> [AIM]:
Set out the listing below as a Markdown table with the columns Row and Entry, from the line with "order: Lepidoptera" up to and including the line with "genus: Fulica". Number each row, skip blank lines, and leave the pictures out.

> [RECORDS FOR THE TASK]:
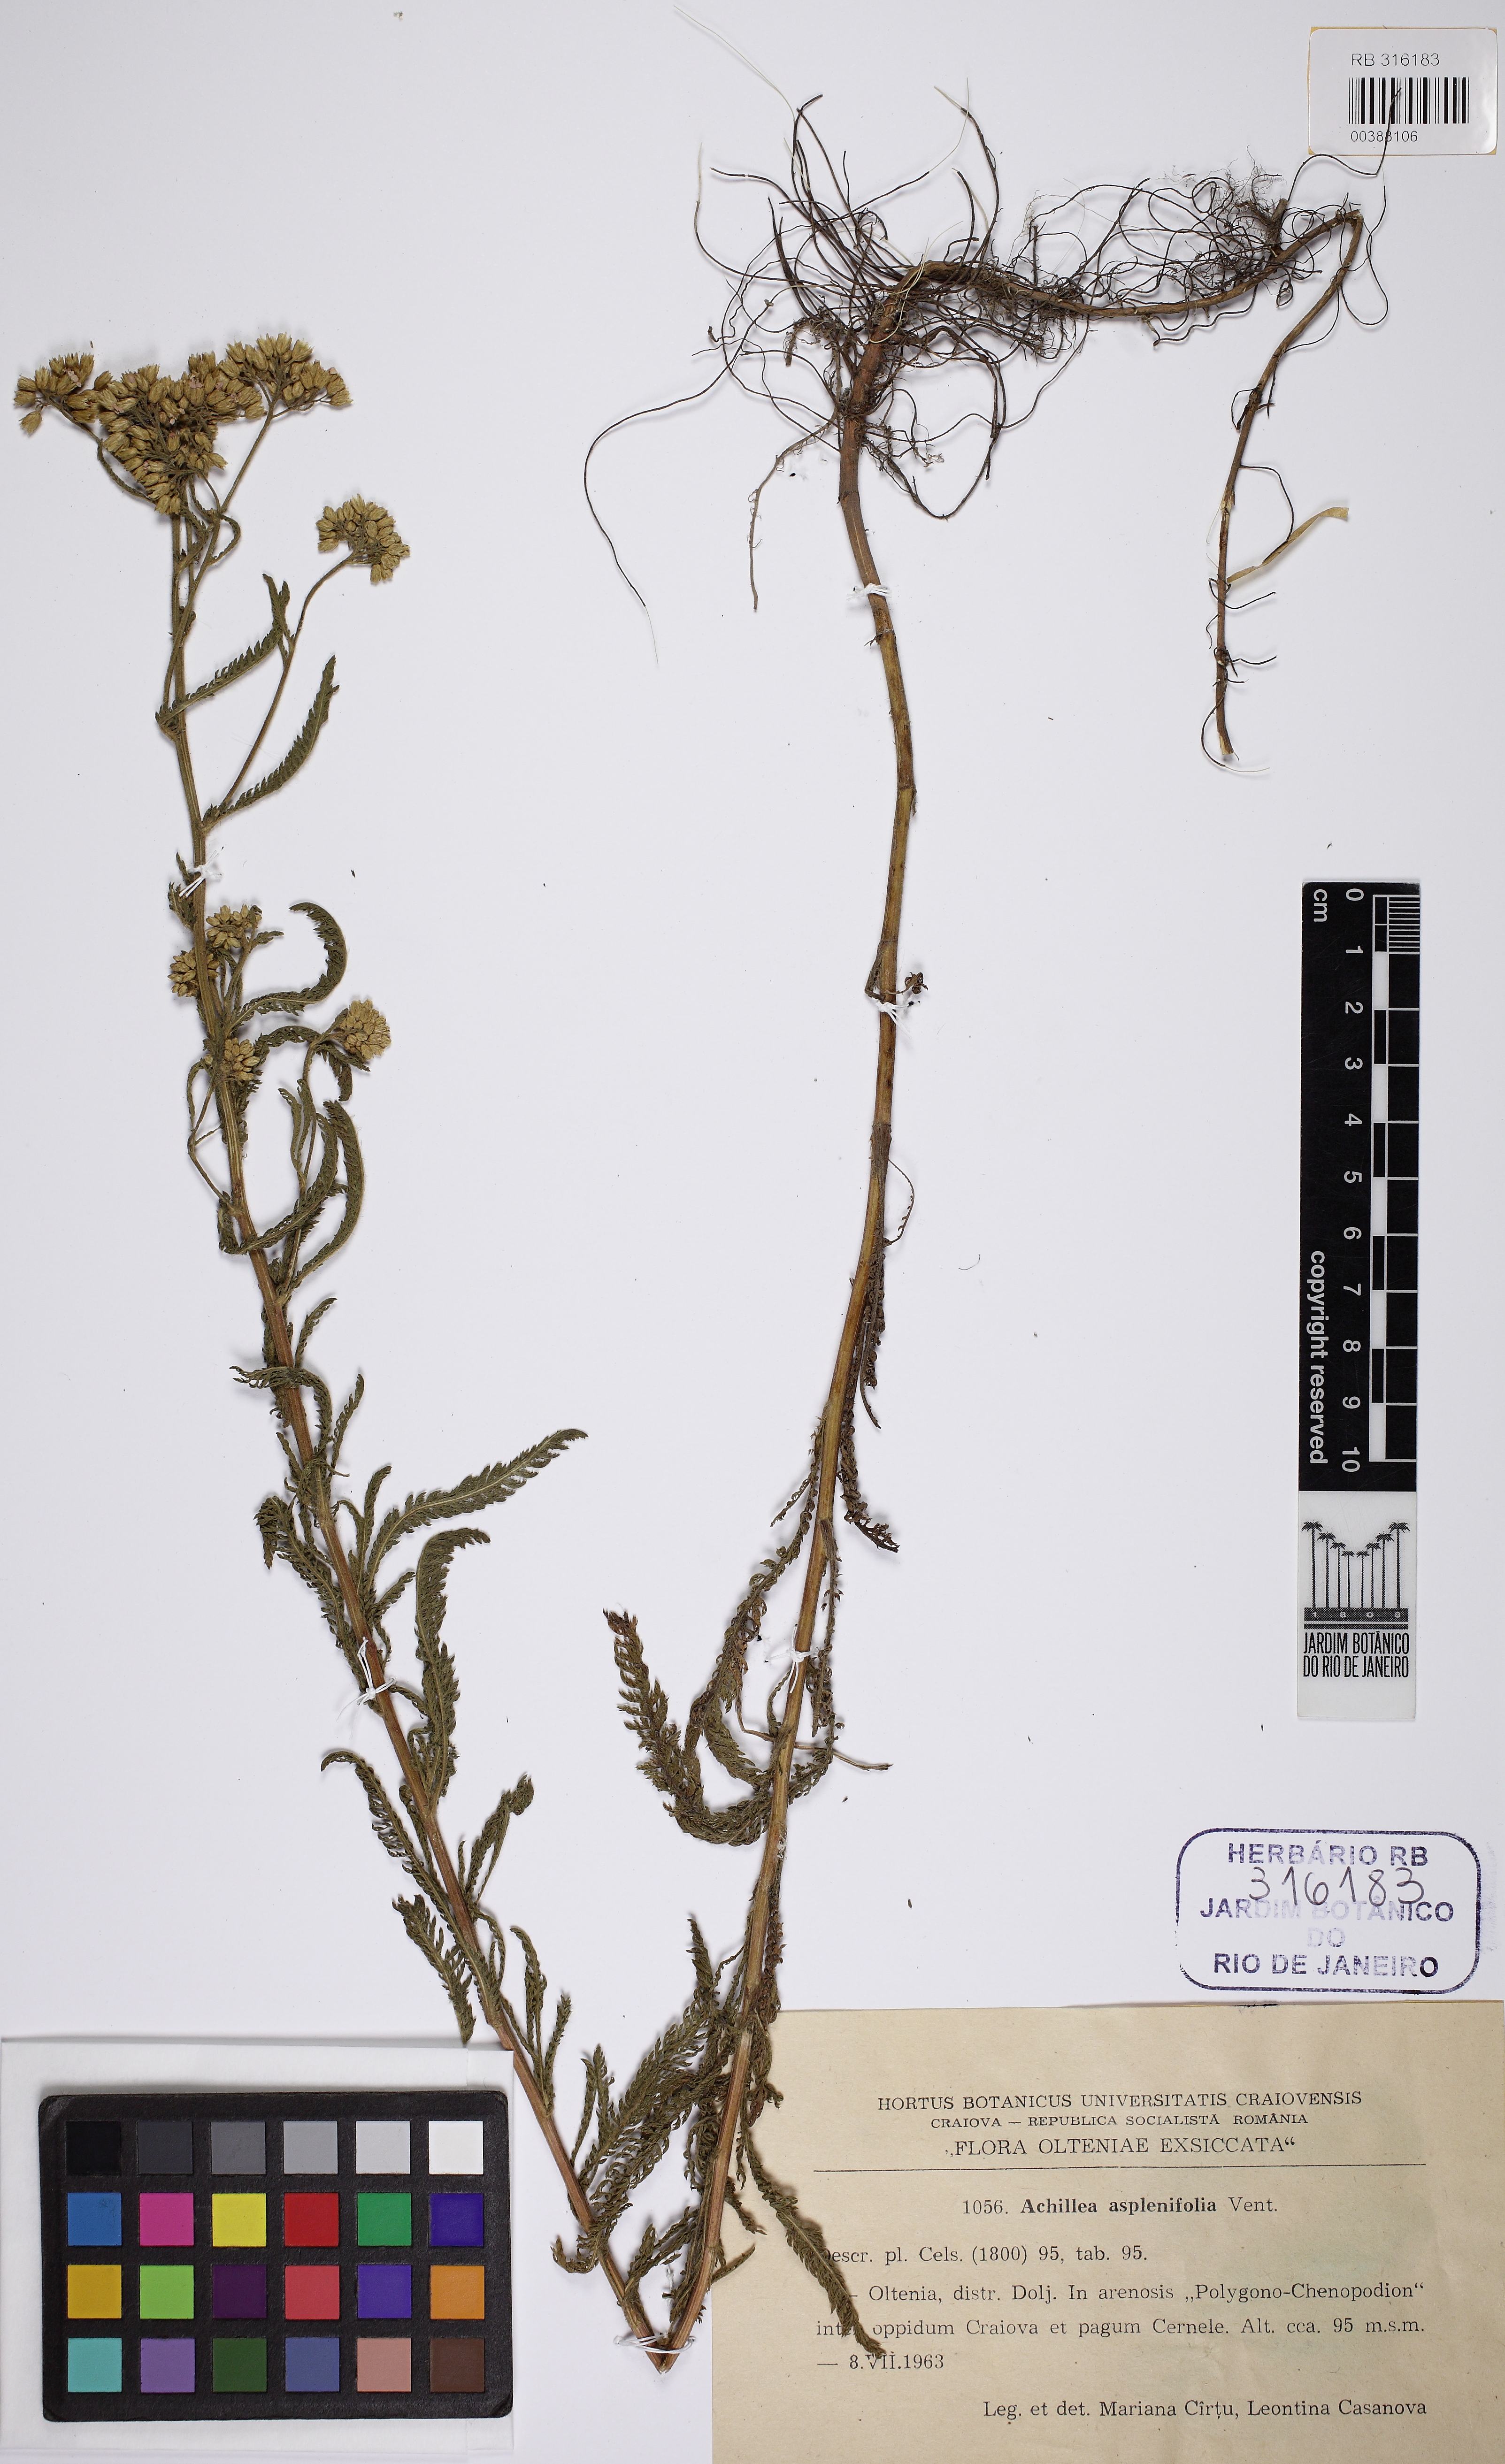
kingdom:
--
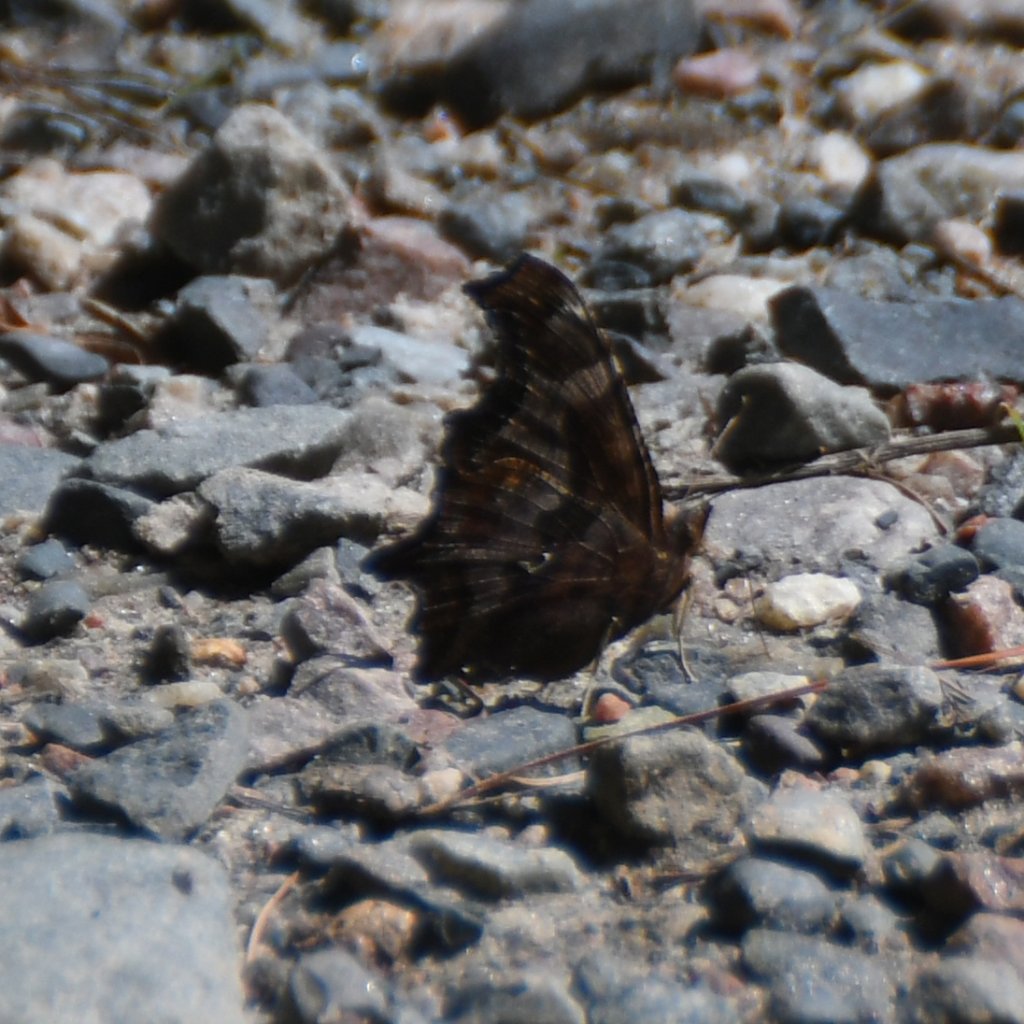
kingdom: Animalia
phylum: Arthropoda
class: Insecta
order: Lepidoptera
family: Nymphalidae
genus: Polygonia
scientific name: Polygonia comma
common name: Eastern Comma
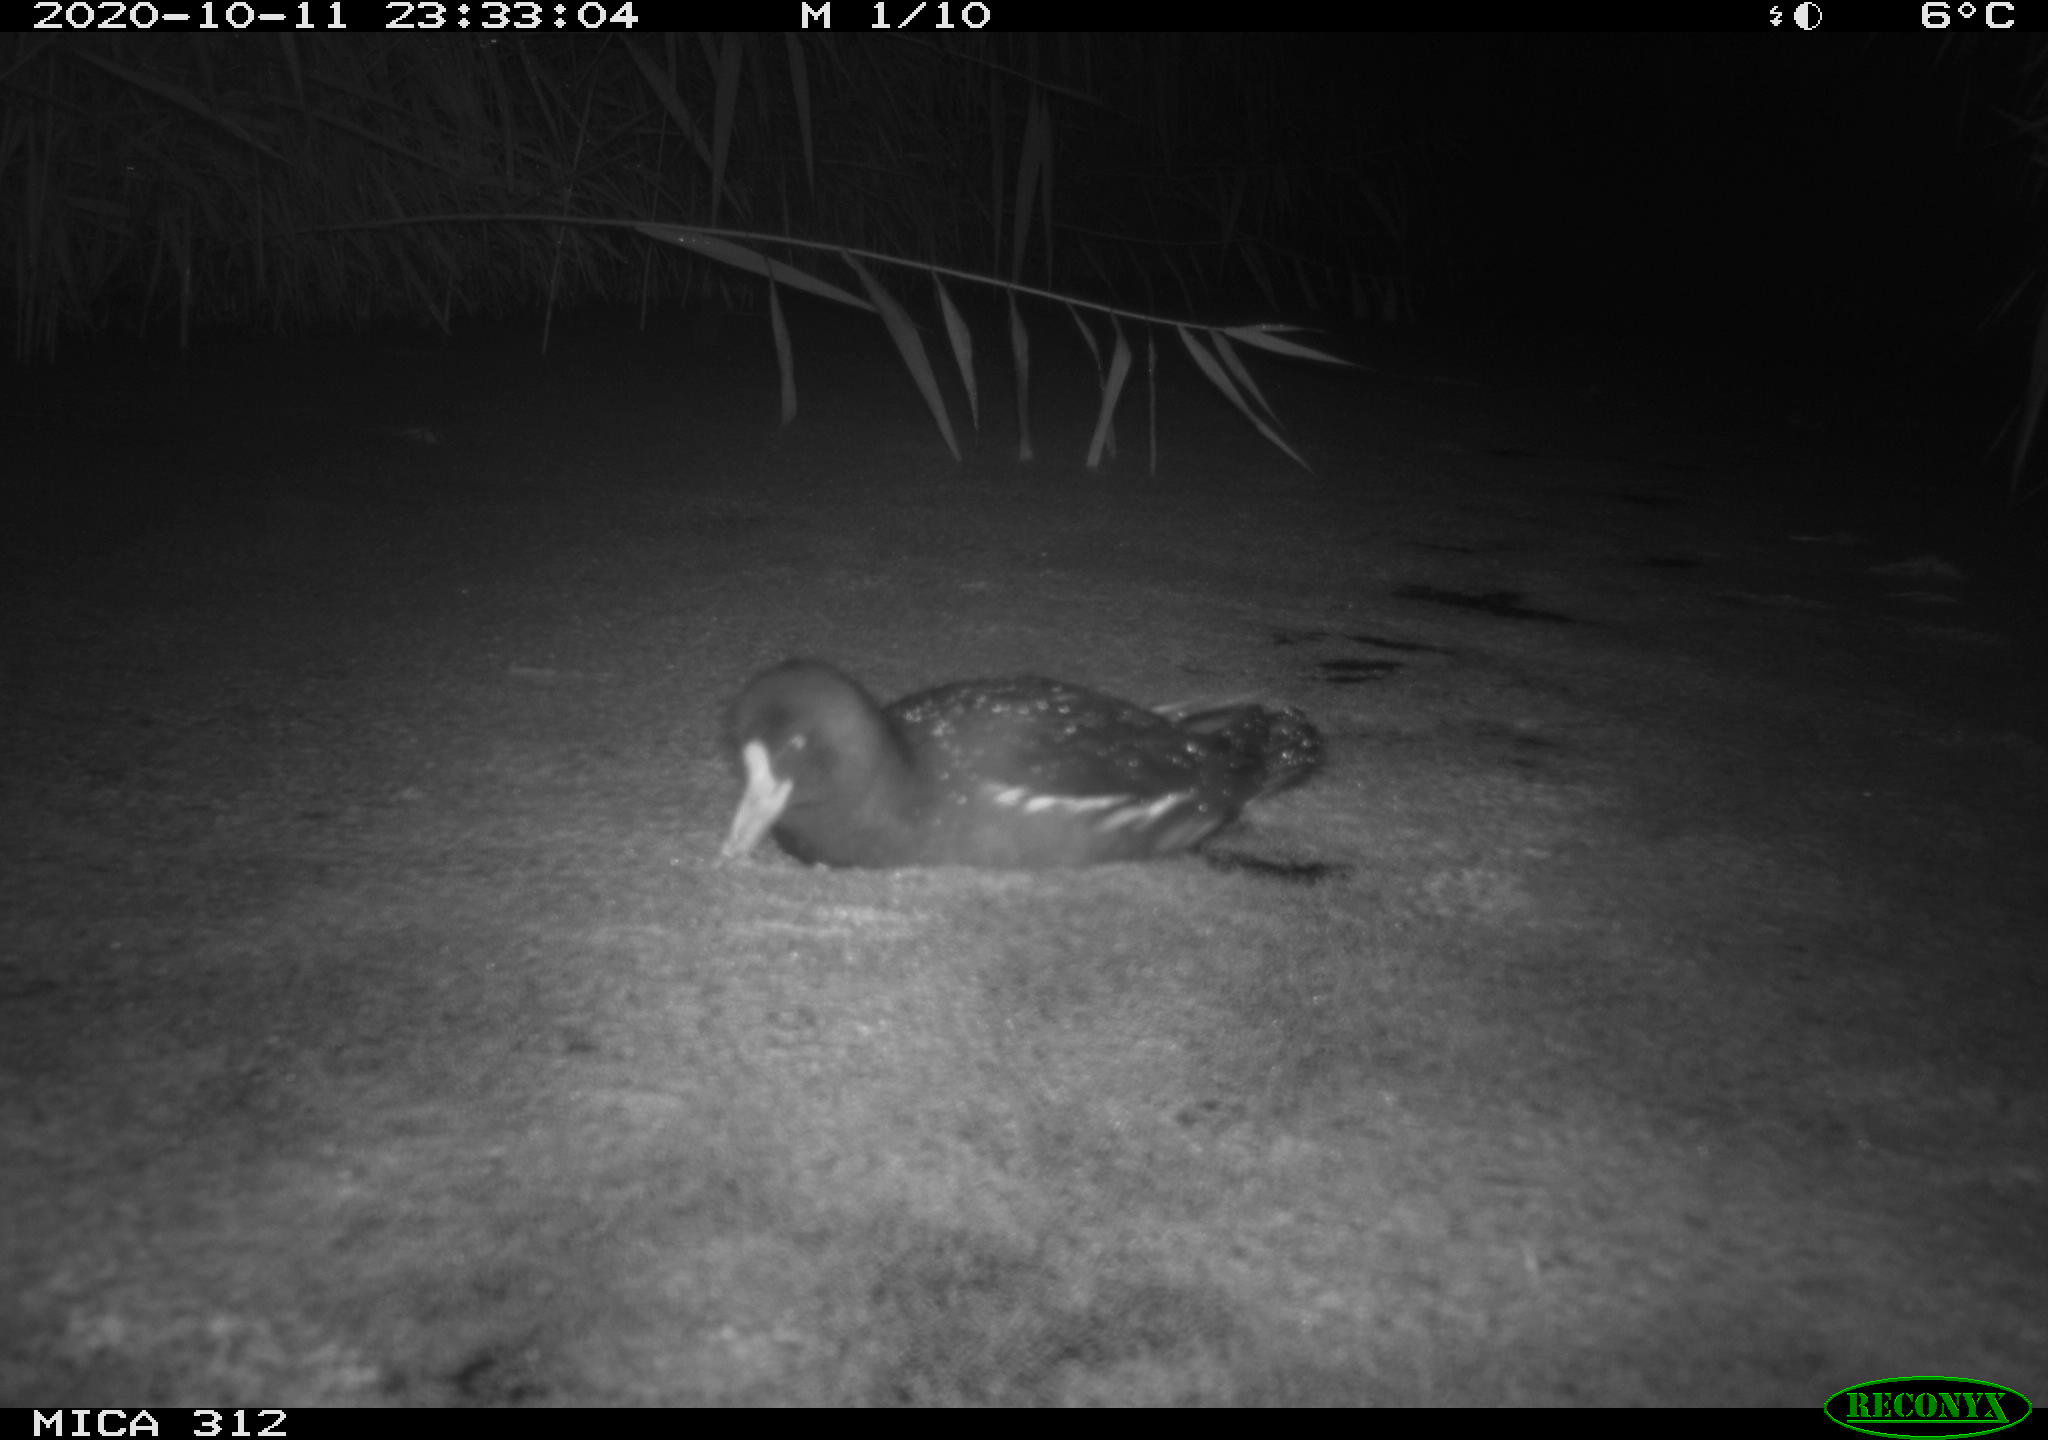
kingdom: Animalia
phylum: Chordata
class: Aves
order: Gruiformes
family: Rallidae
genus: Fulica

> [THE RESULT]:
| Row | Entry |
|---|---|
| 1 | order: Lepidoptera |
| 2 | family: Nymphalidae |
| 3 | genus: Polygonia |
| 4 | scientific name: Polygonia comma |
| 5 | common name: Eastern Comma |
| 6 | kingdom: Animalia |
| 7 | phylum: Chordata |
| 8 | class: Aves |
| 9 | order: Gruiformes |
| 10 | family: Rallidae |
| 11 | genus: Fulica |